[Dataset section]

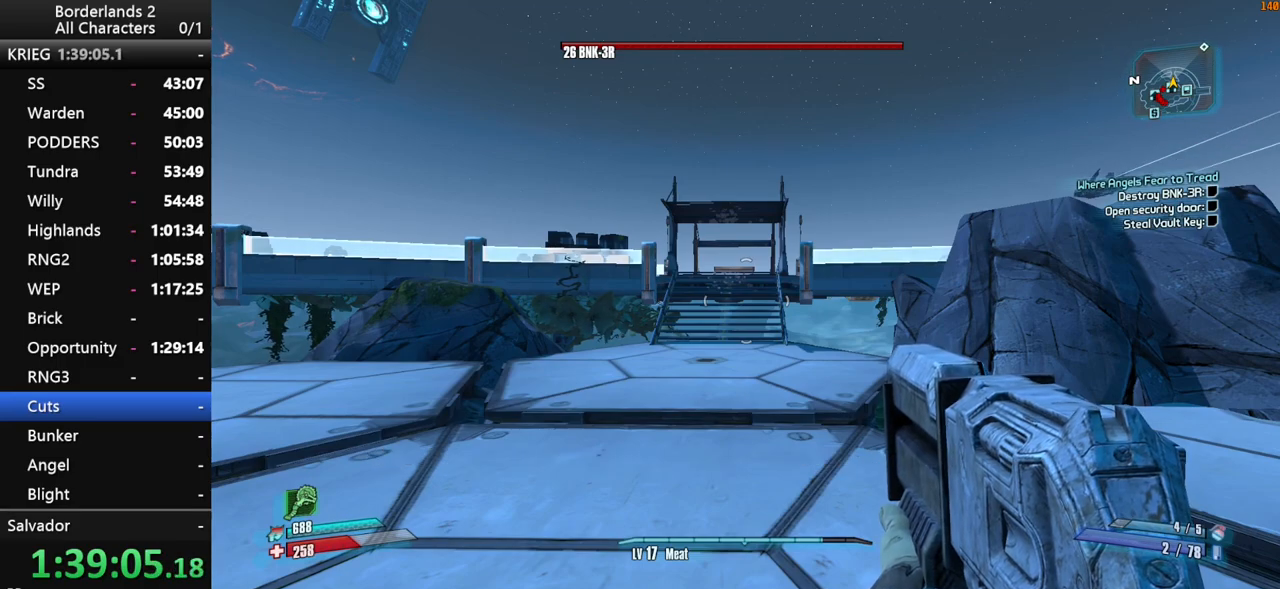
{"keys": [], "mouse": [], "mouse_move": "still", "events": []}
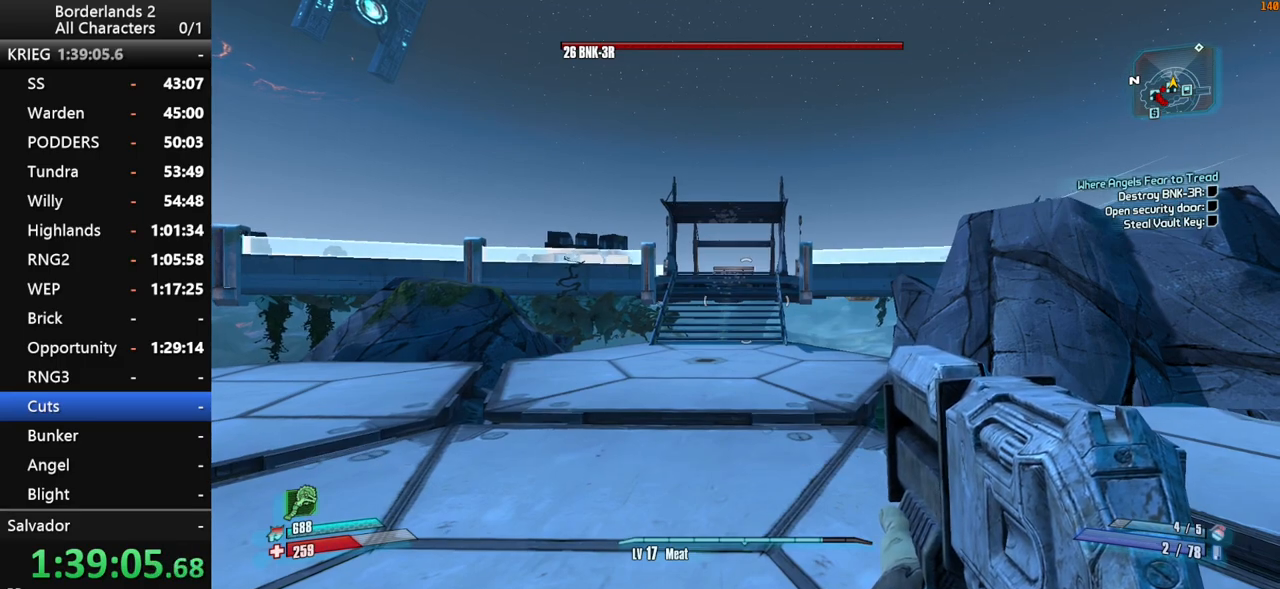
{"keys": [], "mouse": [], "mouse_move": "still", "events": []}
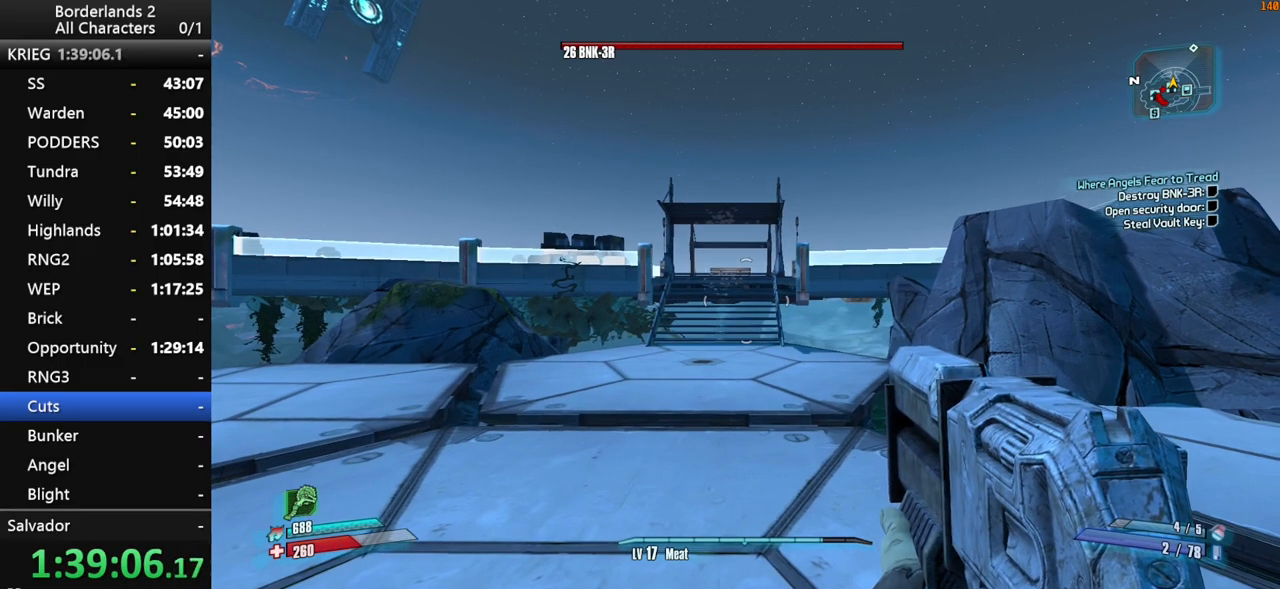
{"keys": [], "mouse": [], "mouse_move": "still", "events": []}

[/Dataset section]

About this exercise — Please retype the listing exactly, leaving out any images.

Solution —
{"keys": [], "mouse": [], "mouse_move": "still", "events": []}
{"keys": [], "mouse": [], "mouse_move": "still", "events": []}
{"keys": [], "mouse": [], "mouse_move": "still", "events": []}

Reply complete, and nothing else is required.